Quote word for word the stretch of entries that begins with the line containing "Combined, do MAM" and ends with the line containing "Is it true that", both of those lines included.

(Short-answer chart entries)

┄┄┄┄┄┄┄┄┄┄

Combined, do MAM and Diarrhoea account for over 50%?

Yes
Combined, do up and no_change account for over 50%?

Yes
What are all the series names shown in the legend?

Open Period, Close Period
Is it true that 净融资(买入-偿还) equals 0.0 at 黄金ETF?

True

┄┄┄┄┄┄┄┄┄┄

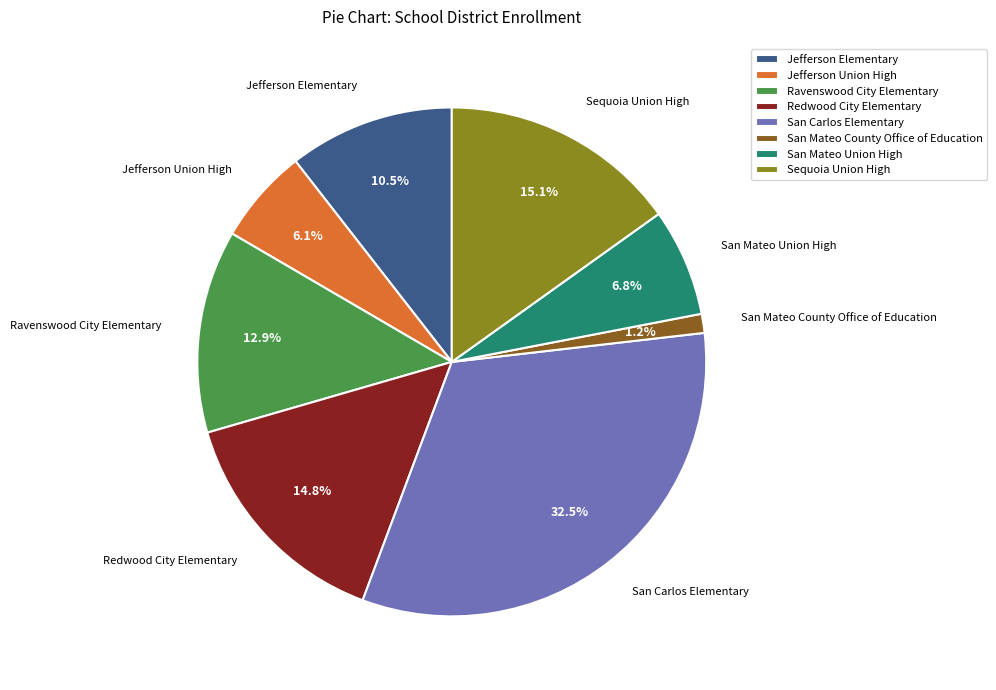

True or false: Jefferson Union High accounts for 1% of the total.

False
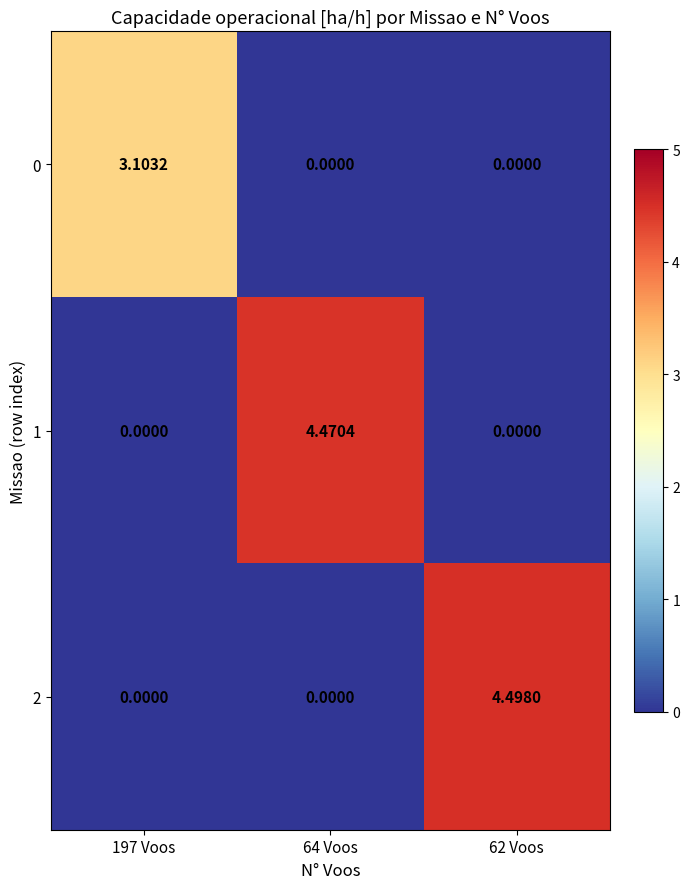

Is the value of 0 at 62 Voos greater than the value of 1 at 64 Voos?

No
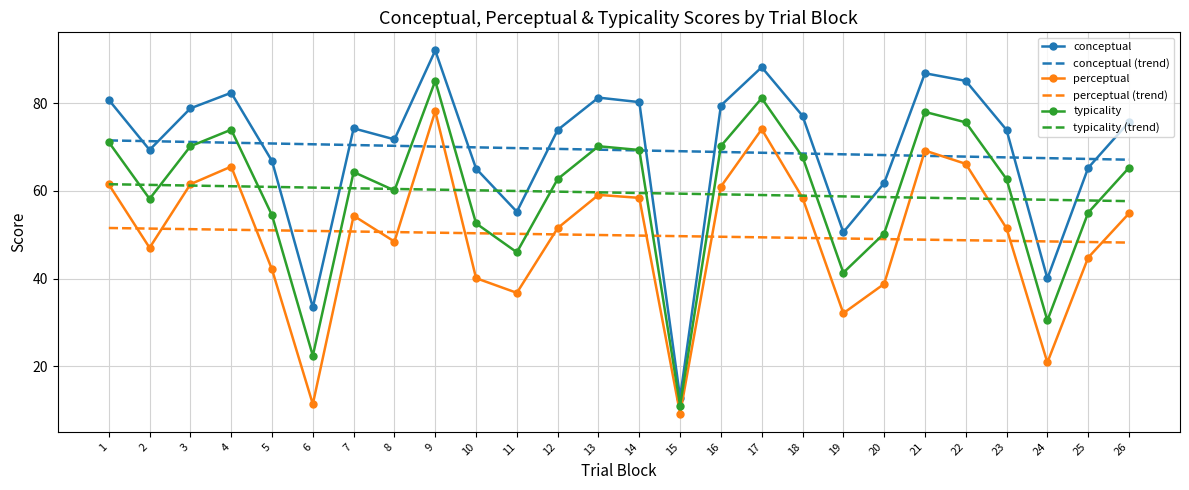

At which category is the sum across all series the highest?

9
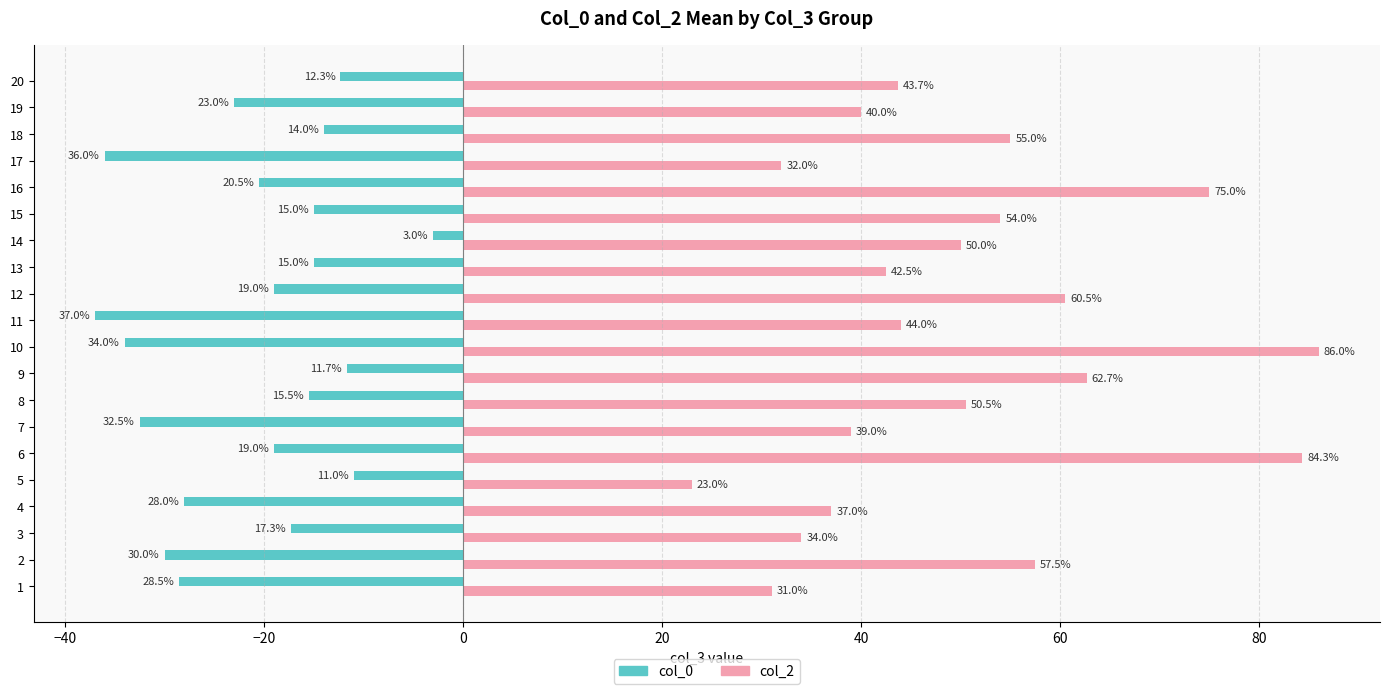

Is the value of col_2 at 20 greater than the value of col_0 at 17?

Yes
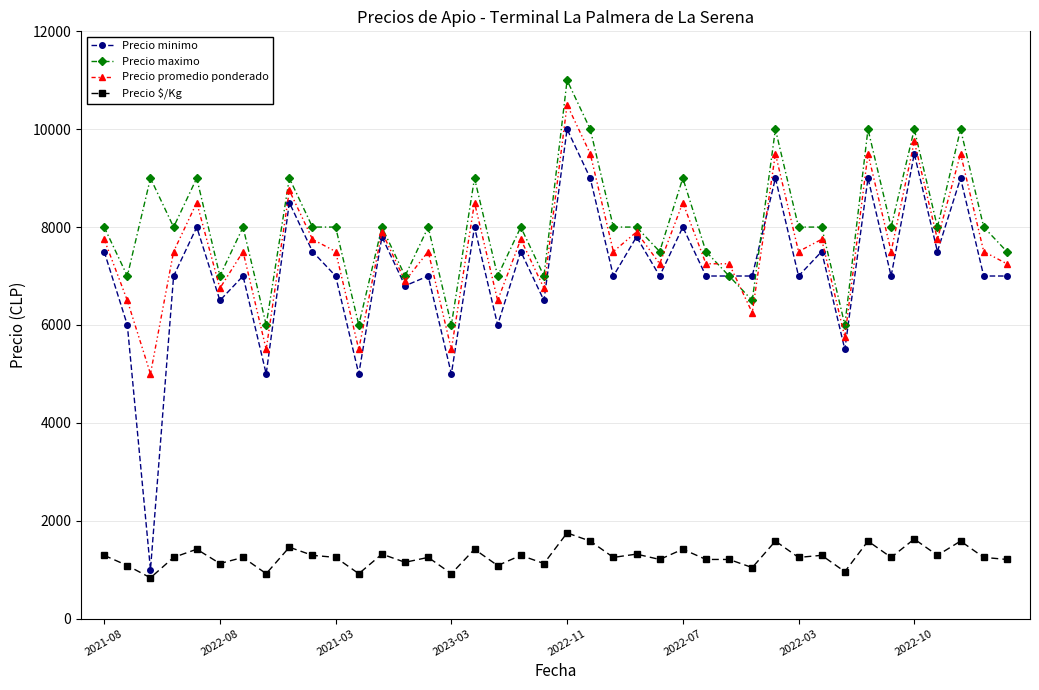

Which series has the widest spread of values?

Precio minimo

┄┄┄┄┄┄┄┄┄┄

#### Response area:
Combined, do MAM and Diarrhoea account for over 50%?

Yes
Combined, do up and no_change account for over 50%?

Yes
What are all the series names shown in the legend?

Open Period, Close Period
Is it true that 净融资(买入-偿还) equals 0.0 at 黄金ETF?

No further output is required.